Of all the places to explore on the plantation, I grew to love the woods the best—the soft path of pine needles beneath my feet, the lush green vegetation, the fragrant scent of mulch and pine, the buzz and rattle of insects in the summer heat. Jonathan took my hand as we jumped from stone to stone to cross a small creek, and we walked that way, hand in hand, down the winding path. I felt very brave and adventurous. When we reached a small pond, a half-dozen frogs that had been sunning themselves along the muddy shoreline leaped into the water at our approach. We sat down to rest, side by side on the grassy bank, and counted seven box turtles perched on floating logs. Jonathan tossed acorns at the closest ones, trying to scare them into the water.
“I would have brought my pole and taught you how to fish if it hadn’t been the Sabbath,” he said after a while.
I tried to picture myself fishing and couldn’t. “I don’t think proper young ladies are supposed to go fishing—even when it’s not the Sabbath.”
“Who says?”
“The teachers at my school in Richmond. They would think it was scandalous for me to go hiking in the woods with you, much less go fishing. They’re always trying to teach us what’s proper and what isn’t.
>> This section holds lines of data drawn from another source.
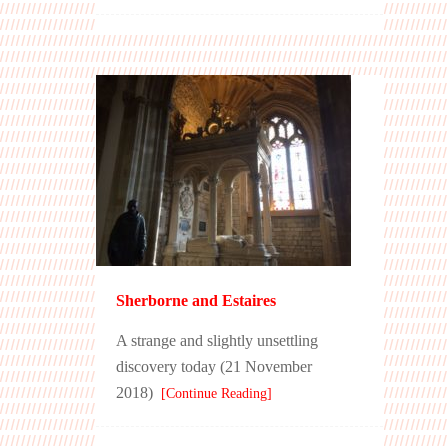
Sherborne and Estaires
A strange and slightly unsettling
discovery today (21 November
2018)
[Continue Reading]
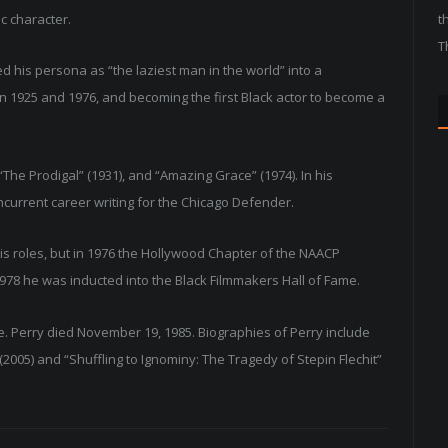
c character.
t
T
d his persona as “the laziest man in the world” into a
en 1925 and 1976, and becoming the first Black actor to become a
“The Prodigal” (1931), and “Amazing Grace” (1974). In his
oncurrent career writing for the Chicago Defender.
r his roles, but in 1976 the Hollywood Chapter of the NAACP
78 he was inducted into the Black Filmmakers Hall of Fame.
. Perry died November 19, 1985. Biographies of Perry include
 (2005) and “Shuffling to Ignominy: The Tragedy of Stepin Flechit”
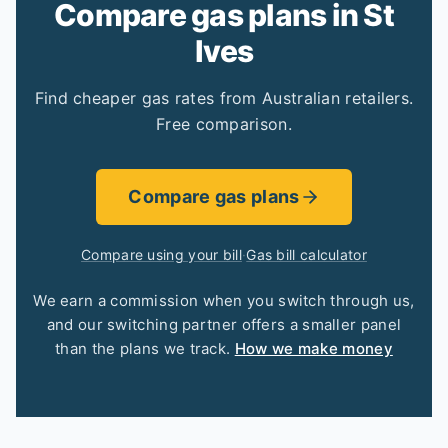
Compare gas plans in St
Ives
Find cheaper gas rates from Australian retailers.
Free comparison.
Compare gas plans
Compare using your bill
·
Gas bill calculator
We earn a commission when you switch through us,
and our switching partner offers a smaller panel
than the plans we track.
How we make money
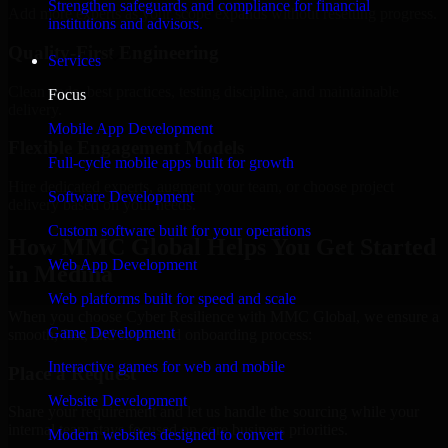
Strengthen safeguards and compliance for financial
Add more experts as your scope expands without resetting progress.
institutions and advisors.
Quality-First Engineering
Services
Clean code, best practices, testing discipline, and maintainable
Focus
delivery.
Mobile App Development
Flexible Engagement Models
Full-cycle mobile apps built for growth
Hire dedicated experts, augment your team, or choose project
Software Development
delivery based on your needs.
Custom software built for your operations
How MMC Global Helps You Get Started
Web App Development
in Medina
Web platforms built for speed and scale
When you choose Cyber Resilience with MMC Global, we ensure a
Game Development
smooth, fast, and structured onboarding process:
Interactive games for web and mobile
Place a Request
Website Development
Share your requirement and let us handle the sourcing while your
internal team stays focused on core business priorities.
Modern websites designed to convert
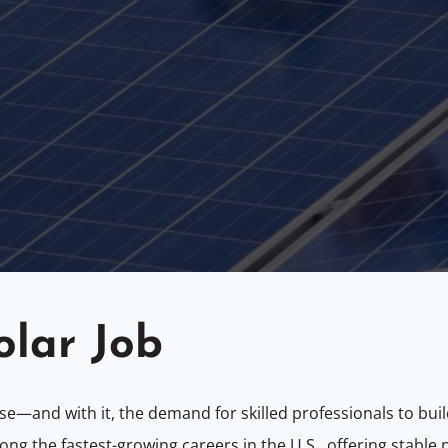
olar Job
e—and with it, the demand for skilled professionals to buil
 among the fastest-growing careers in the U.S., offering stabl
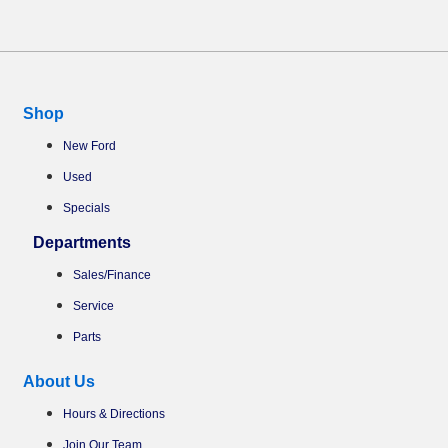
Shop
New Ford
Used
Specials
Departments
Sales/Finance
Service
Parts
About Us
Hours & Directions
Join Our Team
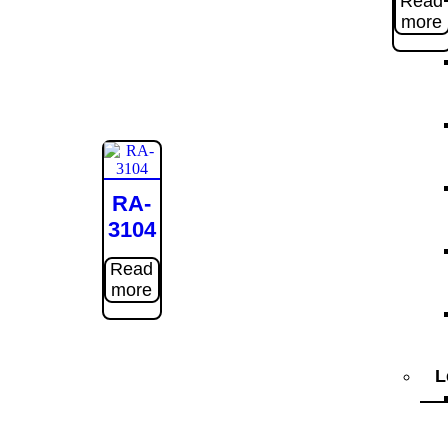
Read
more
RA-
3104
Read
more
L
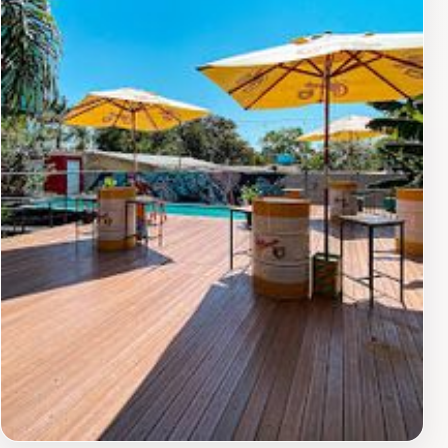
dining experience. Cantina da Bea is open for lunch
during the week and on Saturdays, making it a
convenient option for a midday meal. It's a great place
to experience the local flavors of Foz do Iguaçu while
enjoying a healthy and delicious vegetarian buffet.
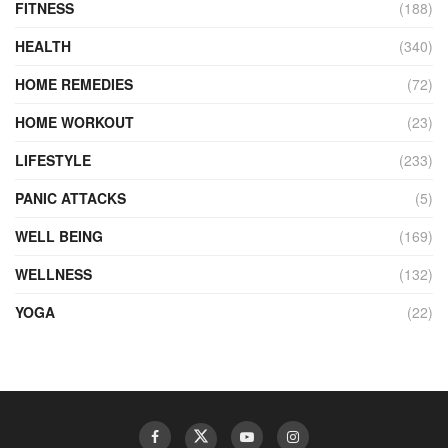
FITNESS
(188)
HEALTH
(340)
HOME REMEDIES
(72)
HOME WORKOUT
(23)
LIFESTYLE
(233)
PANIC ATTACKS
(5)
WELL BEING
(169)
WELLNESS
(132)
YOGA
(22)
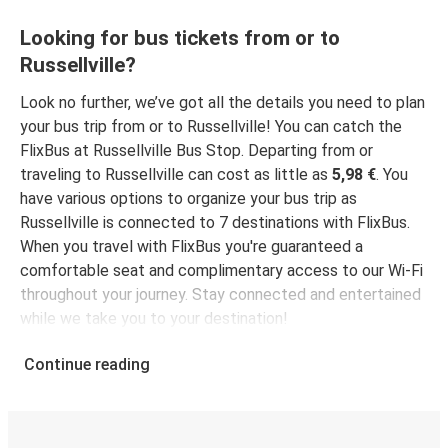
Looking for bus tickets from or to
Russellville?
Look no further, we’ve got all the details you need to plan
your bus trip from or to Russellville! You can catch the
FlixBus at Russellville Bus Stop. Departing from or
traveling to Russellville can cost as little as
5,98 €
. You
have various options to organize your bus trip as
Russellville is connected to 7 destinations with FlixBus.
When you travel with FlixBus you're guaranteed a
comfortable seat and complimentary access to our Wi-Fi
throughout your journey. Stay connected and entertained
while we take you to your destination!
Continue reading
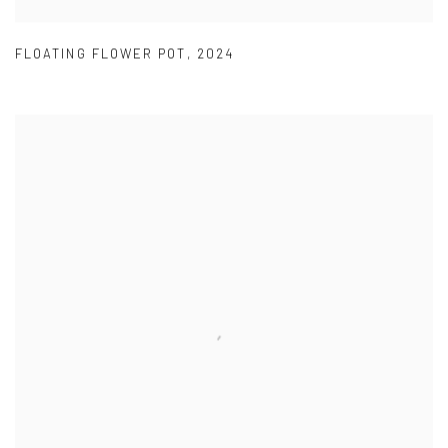
FLOATING FLOWER POT
,
2024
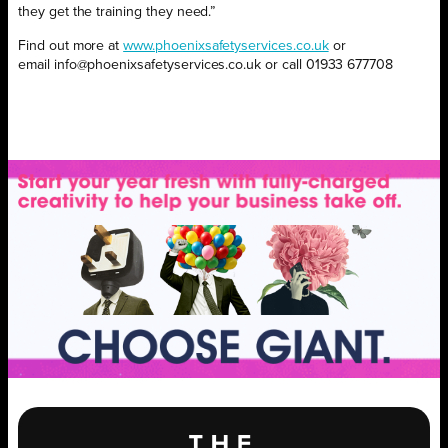
they get the training they need.”
Find out more at
www.phoenixsafetyservices.co.uk
or
email
info@phoenixsafetyservices.co.uk or call 01933 677708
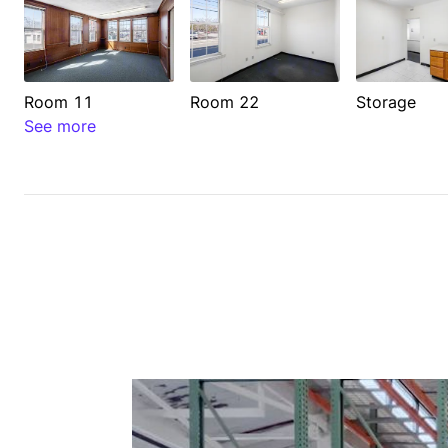
Room 11
Room 22
Storage
See more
Above all, we’re supposed to remember that we’re delicate young ladies.”
“Doesn’t sound like much fun at all,” he said, laughing.
“It isn’t. Where do you go to school?”
“Me? Right here on the plantation. Father hired a tutor to teach my brothers and me. He’s away now for the summer.”
We rose after a while and continued our lazy hike. Jonathan pointed out many of the trees we passed—sassafras, willow oak, hackberry, sweet gum, Virginia pine, red cedar.
“Did your tutor teach you all those names?” I asked.
“No. Grandfather taught me.”
I wondered if Grandfather had once taught my daddy the names of all the trees. And if he still remembered them.
Suddenly Jonathan stopped. He turned to me with a very serious look on his face.